* **DIRECTIONS**:
Copy all the records below, swapping "catalogue / barcode" for "catalog number" everywhere it appears and leaving everything else unchanged.

* **MATERIAL PROVIDED**:
'''

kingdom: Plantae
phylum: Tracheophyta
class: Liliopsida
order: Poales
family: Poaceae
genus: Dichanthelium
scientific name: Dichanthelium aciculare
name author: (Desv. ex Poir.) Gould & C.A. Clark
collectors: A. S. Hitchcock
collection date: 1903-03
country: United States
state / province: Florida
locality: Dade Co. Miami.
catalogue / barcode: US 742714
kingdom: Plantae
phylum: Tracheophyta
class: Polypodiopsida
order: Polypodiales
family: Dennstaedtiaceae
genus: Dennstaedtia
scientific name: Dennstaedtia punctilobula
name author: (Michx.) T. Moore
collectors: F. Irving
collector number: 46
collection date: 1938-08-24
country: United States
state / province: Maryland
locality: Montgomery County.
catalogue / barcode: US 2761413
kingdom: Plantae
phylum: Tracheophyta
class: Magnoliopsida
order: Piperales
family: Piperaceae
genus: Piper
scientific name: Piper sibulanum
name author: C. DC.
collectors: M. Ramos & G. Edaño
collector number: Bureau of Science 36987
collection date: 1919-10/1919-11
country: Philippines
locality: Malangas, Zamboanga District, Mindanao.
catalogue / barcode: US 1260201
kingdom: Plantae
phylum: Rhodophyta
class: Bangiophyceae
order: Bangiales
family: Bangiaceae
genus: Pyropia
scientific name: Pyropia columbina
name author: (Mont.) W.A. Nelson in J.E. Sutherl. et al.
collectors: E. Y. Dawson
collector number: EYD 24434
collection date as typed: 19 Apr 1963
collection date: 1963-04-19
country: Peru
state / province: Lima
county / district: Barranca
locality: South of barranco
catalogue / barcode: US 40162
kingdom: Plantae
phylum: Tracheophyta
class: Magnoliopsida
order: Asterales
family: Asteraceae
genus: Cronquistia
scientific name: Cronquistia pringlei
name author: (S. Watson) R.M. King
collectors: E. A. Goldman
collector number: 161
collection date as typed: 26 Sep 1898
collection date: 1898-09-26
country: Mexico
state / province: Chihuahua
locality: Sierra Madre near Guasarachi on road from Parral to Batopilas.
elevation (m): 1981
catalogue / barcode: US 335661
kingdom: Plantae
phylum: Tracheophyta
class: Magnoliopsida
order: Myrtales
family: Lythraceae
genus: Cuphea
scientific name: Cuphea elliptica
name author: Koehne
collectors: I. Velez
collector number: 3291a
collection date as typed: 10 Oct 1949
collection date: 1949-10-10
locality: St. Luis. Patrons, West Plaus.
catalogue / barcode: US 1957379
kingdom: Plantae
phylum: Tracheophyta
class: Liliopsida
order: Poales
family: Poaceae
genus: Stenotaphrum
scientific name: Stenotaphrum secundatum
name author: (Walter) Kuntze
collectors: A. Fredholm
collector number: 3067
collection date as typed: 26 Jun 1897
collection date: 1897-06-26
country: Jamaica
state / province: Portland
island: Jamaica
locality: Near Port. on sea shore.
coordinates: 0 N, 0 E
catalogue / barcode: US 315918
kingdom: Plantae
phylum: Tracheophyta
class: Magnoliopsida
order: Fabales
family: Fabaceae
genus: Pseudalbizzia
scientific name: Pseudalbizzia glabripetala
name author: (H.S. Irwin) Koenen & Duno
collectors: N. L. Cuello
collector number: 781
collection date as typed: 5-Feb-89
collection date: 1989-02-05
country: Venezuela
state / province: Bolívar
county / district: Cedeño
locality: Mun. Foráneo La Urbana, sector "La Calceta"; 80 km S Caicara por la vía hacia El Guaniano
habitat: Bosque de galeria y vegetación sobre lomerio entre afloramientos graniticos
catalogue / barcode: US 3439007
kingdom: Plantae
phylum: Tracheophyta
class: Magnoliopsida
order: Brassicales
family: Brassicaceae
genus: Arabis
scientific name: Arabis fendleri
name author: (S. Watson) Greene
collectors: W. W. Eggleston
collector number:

'''

* **THE RESULT**:
kingdom: Plantae
phylum: Tracheophyta
class: Liliopsida
order: Poales
family: Poaceae
genus: Dichanthelium
scientific name: Dichanthelium aciculare
name author: (Desv. ex Poir.) Gould & C.A. Clark
collectors: A. S. Hitchcock
collection date: 1903-03
country: United States
state / province: Florida
locality: Dade Co. Miami.
catalog number: US 742714
kingdom: Plantae
phylum: Tracheophyta
class: Polypodiopsida
order: Polypodiales
family: Dennstaedtiaceae
genus: Dennstaedtia
scientific name: Dennstaedtia punctilobula
name author: (Michx.) T. Moore
collectors: F. Irving
collector number: 46
collection date: 1938-08-24
country: United States
state / province: Maryland
locality: Montgomery County.
catalog number: US 2761413
kingdom: Plantae
phylum: Tracheophyta
class: Magnoliopsida
order: Piperales
family: Piperaceae
genus: Piper
scientific name: Piper sibulanum
name author: C. DC.
collectors: M. Ramos & G. Edaño
collector number: Bureau of Science 36987
collection date: 1919-10/1919-11
country: Philippines
locality: Malangas, Zamboanga District, Mindanao.
catalog number: US 1260201
kingdom: Plantae
phylum: Rhodophyta
class: Bangiophyceae
order: Bangiales
family: Bangiaceae
genus: Pyropia
scientific name: Pyropia columbina
name author: (Mont.) W.A. Nelson in J.E. Sutherl. et al.
collectors: E. Y. Dawson
collector number: EYD 24434
collection date as typed: 19 Apr 1963
collection date: 1963-04-19
country: Peru
state / province: Lima
county / district: Barranca
locality: South of barranco
catalog number: US 40162
kingdom: Plantae
phylum: Tracheophyta
class: Magnoliopsida
order: Asterales
family: Asteraceae
genus: Cronquistia
scientific name: Cronquistia pringlei
name author: (S. Watson) R.M. King
collectors: E. A. Goldman
collector number: 161
collection date as typed: 26 Sep 1898
collection date: 1898-09-26
country: Mexico
state / province: Chihuahua
locality: Sierra Madre near Guasarachi on road from Parral to Batopilas.
elevation (m): 1981
catalog number: US 335661
kingdom: Plantae
phylum: Tracheophyta
class: Magnoliopsida
order: Myrtales
family: Lythraceae
genus: Cuphea
scientific name: Cuphea elliptica
name author: Koehne
collectors: I. Velez
collector number: 3291a
collection date as typed: 10 Oct 1949
collection date: 1949-10-10
locality: St. Luis. Patrons, West Plaus.
catalog number: US 1957379
kingdom: Plantae
phylum: Tracheophyta
class: Liliopsida
order: Poales
family: Poaceae
genus: Stenotaphrum
scientific name: Stenotaphrum secundatum
name author: (Walter) Kuntze
collectors: A. Fredholm
collector number: 3067
collection date as typed: 26 Jun 1897
collection date: 1897-06-26
country: Jamaica
state / province: Portland
island: Jamaica
locality: Near Port. on sea shore.
coordinates: 0 N, 0 E
catalog number: US 315918
kingdom: Plantae
phylum: Tracheophyta
class: Magnoliopsida
order: Fabales
family: Fabaceae
genus: Pseudalbizzia
scientific name: Pseudalbizzia glabripetala
name author: (H.S. Irwin) Koenen & Duno
collectors: N. L. Cuello
collector number: 781
collection date as typed: 5-Feb-89
collection date: 1989-02-05
country: Venezuela
state / province: Bolívar
county / district: Cedeño
locality: Mun. Foráneo La Urbana, sector "La Calceta"; 80 km S Caicara por la vía hacia El Guaniano
habitat: Bosque de galeria y vegetación sobre lomerio entre afloramientos graniticos
catalog number: US 3439007
kingdom: Plantae
phylum: Tracheophyta
class: Magnoliopsida
order: Brassicales
family: Brassicaceae
genus: Arabis
scientific name: Arabis fendleri
name author: (S. Watson) Greene
collectors: W. W. Eggleston
collector number:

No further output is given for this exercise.